A dimensão que em Portugal têm assumido os movimentos de protesto ao abrigo da expressão chavão "Indignados" obedece ao velho paradigma da percepção da quantidade de água no copo, para uns estará meio cheio, para outros meio vazio. Dito de outra maneira, para alguns poderemos estar no começo de uma mudança, para outros estaremos perante algo de inconsequente.
Como já tenho tido oportunidade de referir, estas movimentações são atentamente seguidas pela partidocracia instalada. Se repararmos nos discursos produzidos, A oposição exprime apreço e, mais ou menos explicitamente, apoia a "indignação" e mesmo os que actualmente ocupam o afirmam a sua inteira "concordância" com o direito à indignação. Ninguém quer, como é óbvio, perder alguma forma de boleia na indignação dos cidadãos, dos que estão presentes nas diversas movimentações e, sobretudo, dos ausentes mas que se sabe sentirem-se, só podem, indignados.

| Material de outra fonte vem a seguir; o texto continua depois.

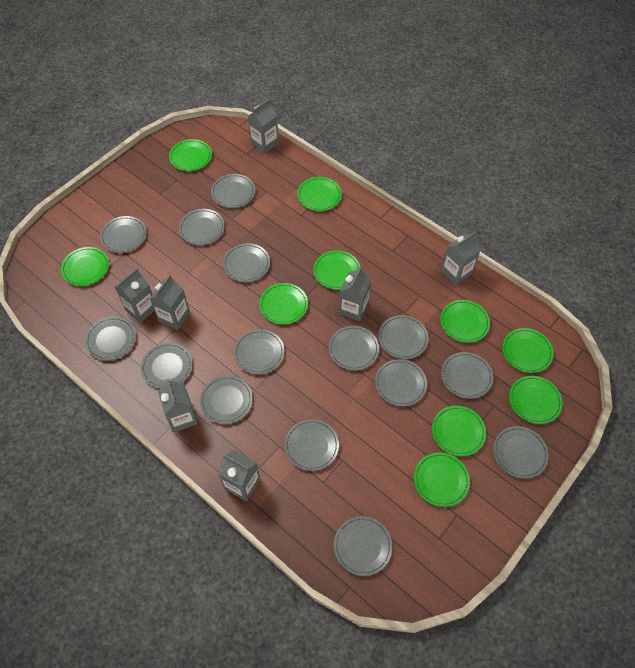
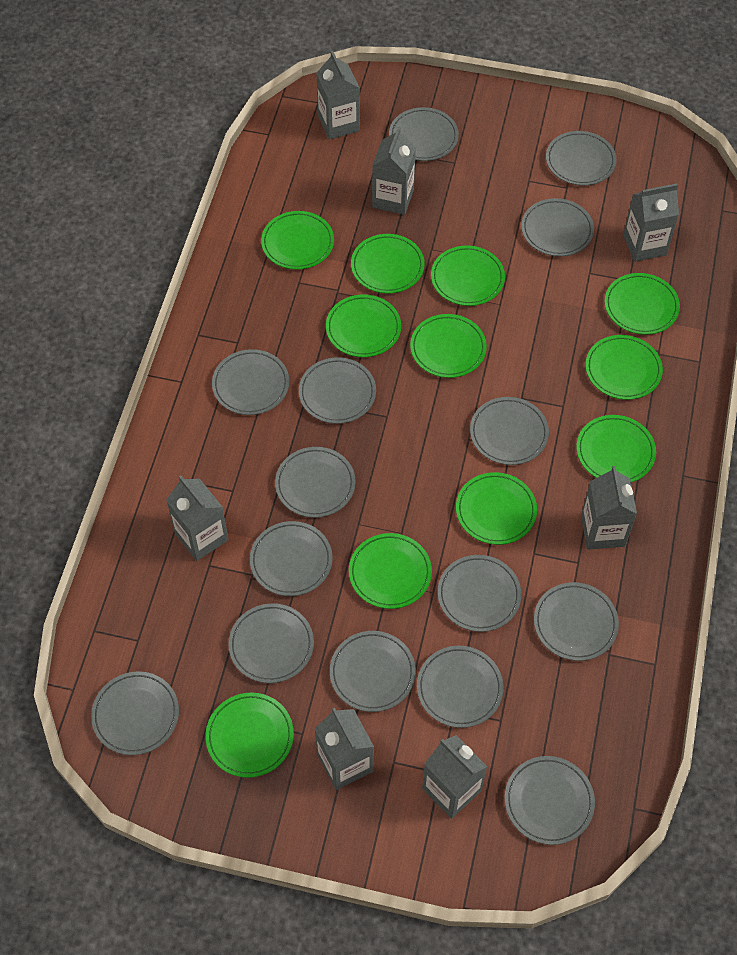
green plate: [61,247,109,286] [169,139,212,171] [259,283,308,325] [297,177,342,211] [313,250,360,290] [414,452,470,507] [432,406,486,456] [440,300,490,343] [502,328,554,373] [509,376,563,424] = 10 -> [205,693,294,778] [261,211,334,270] [326,294,401,357] [349,533,432,609] [351,234,425,293] [410,314,487,378] [431,245,505,306] [456,472,537,545] [576,415,656,482] [585,335,663,400] [605,273,680,335] = 11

Do meu ponto de vista, as grandes e graves questões que têm produzido a reacção de indignação e, portanto, os movimentos de indignados, dificilmente serão significativamente alteradas sem algo de estruturalmente diferente em matéria de organização do trabalho, modelos de desenvolvimento económico, refrescamento da organização política e alterações culturais e éticas entre as elites políticas, culturais e económicas. O problema é que, entre os que em Portugal plausivelmente podem ascender ao poder nos tempos mais próximos, não se vislumbra projectos e visões que alterem significativamente o quadro instalado, são, diria, mais do mesmo. A partidocracia instalada, designadamente a que se move no chamado arco do poder tem, basicamente, o mesmo entendimento sobre os modelos de desenvolvimento económico, político e social que nos fizeram chegar aqui. Quem fez parte do problema, dificilmente pode fazer parte da solução. Se fizeram como fizeram e defendem o que têm defendido porque milagre ou mistério farão diferente?
Neste cenário, podem estabelecer-se duas perspectivas de continuação a curto e médio prazo. Uma primeira hipótese assenta num progressivo e rápido fortalecimento do movimento de indignação e revolta que escape ao controle da partidocracia e dos seus dispositivos, parte do movimento sindical organizado por exemplo, potenciando e agregando mais zonas e franjas de descontentamento criando uma pressão incomportável para o sistema que o obrigaria a alterações significativas, uma espécie de arabização de brandos costumes. Nesta primeira hipótese importa ainda considerar as reacções no quadro da União Europeia, sendo ainda que importa considerar o que noutros países "rua" for mostrando. O exemplo da Grécia está sempre presente.
Numa segunda hipótese, este movimento de indignação, nesta fase ainda disperso, pouco estruturado, pode acabar engolido pelos meandros da partidocracia tendo representado apenas um sobressalto inconsequente e rapidamente acomodado, mantendo alguma actividade de contestação visível que o próprio "sistema" verá com bons olhos e "acarinhará" como forma de drenar o descontentamento e legitimar a "democracia" das suas decisões.
De qualquer forma, com alguma dose de realismo e segurança, certo, certo, é o período de enormes dificuldades que boa parte de nós vive e a desesperança que parece instalar-se e que nos ameaça o futuro. Produzirá indignação que chegue?